Вечерние возвращения давали Джойс возможность наблюдать то особенное зрелище, которое так ей нравилось. Тогда многие здешние жители, не исключая владельцев хижин с соломенными крышами, принялись ставить в своих домах большие стеклянные двери, так называемые двери для патио, даже если у них, как у Йона с Джойс, и не было никакого патио. Занавесок на такие двери не вешали, и ярко сиявшие сквозь обе створки лучи света свидетельствовали о комфортабельной и безопасной жизни хозяев. Отчего эти двери считались престижнее, Джойс понятия не имела. Возможно, дело было не в престиже: людям хотелось не просто видеть лес из окон своего дома, но иметь прямой выход в лесную тьму, и, чтобы ощутить контраст, они противопоставляли этой тьме свое убежище. Сквозь стеклянные двери Джойс были хорошо видны обитатели домов, которые готовили еду или смотрели телевизор. Джойс почему-то притягивали эти сцены, хотя она и понимала, что изнутри они уже не производят такого впечатления.
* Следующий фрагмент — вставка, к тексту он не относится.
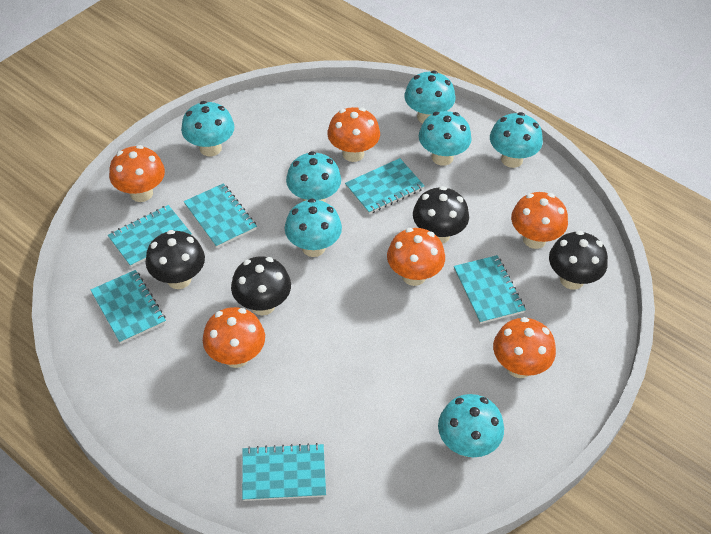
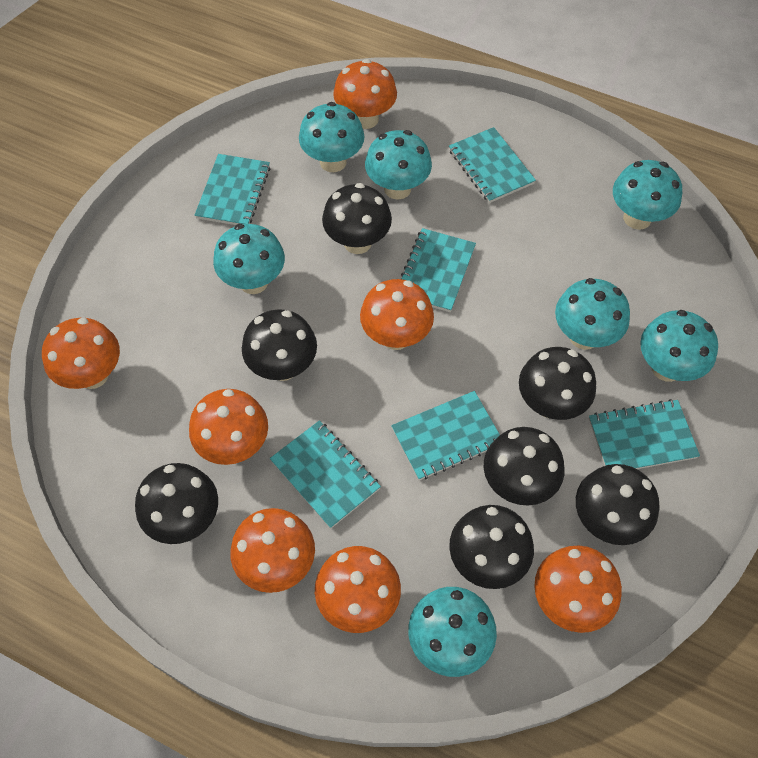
black mushroom: [146,230,205,289] [231,256,291,316] [413,186,469,244] [549,231,608,290] = 4 -> [135,463,218,544] [242,309,317,381] [322,183,392,254] [449,505,534,589] [484,427,564,506] [519,347,596,420] [576,464,660,545] = 7
orange mushroom: [109,145,165,202] [203,307,265,368] [327,107,380,162] [387,228,445,286] [493,317,556,378] [511,192,568,249] = 6 -> [42,318,120,389] [189,389,268,465] [230,508,315,593] [315,546,401,633] [333,59,397,129] [360,279,434,350] [534,546,622,633] = 7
Когда она сворачивала на неасфальтированную, всю в лужах дорожку, ведущую к ее собственному дому, то первым делом в глаза бросались те же двери для патио, которыми Йон обрамил ярко освещенный интерьер их жилища – вместе со всем беспорядком. Была видна стремянка, недоделанные кухонные полки, кусок лестницы и доски, освещенные лампочкой (которую Йон всегда оставлял гореть, где бы сам в это время ни работал). Обычно он целый день трудился в сарае, а когда начинало темнеть, отпускал свою ученицу и переходил в дом и там снова принимался за работу. Услышав приближающуюся машину, он на секунду поворачивал голову в сторону Джойс – это было приветствие. Руки у него вечно были заняты, так что помахать ей он не мог. Сидя в машине с выключенными фарами и собирая пакеты с покупками и почтой, Джойс радовалась, что остался последний рывок до двери сквозь эту тьму, ветер и холодный дождь. Она как будто стряхивала с себя длинный рабочий день, беспокойный и суетливый, с бесконечными уроками музыки, которые давала бесчисленным ученикам – то безразличным, то восприимчивым. Все-таки лучше иметь дело только с деревом и трудиться в одиночестве – ученица не в счет, – чем с этими непредсказуемыми юнцами.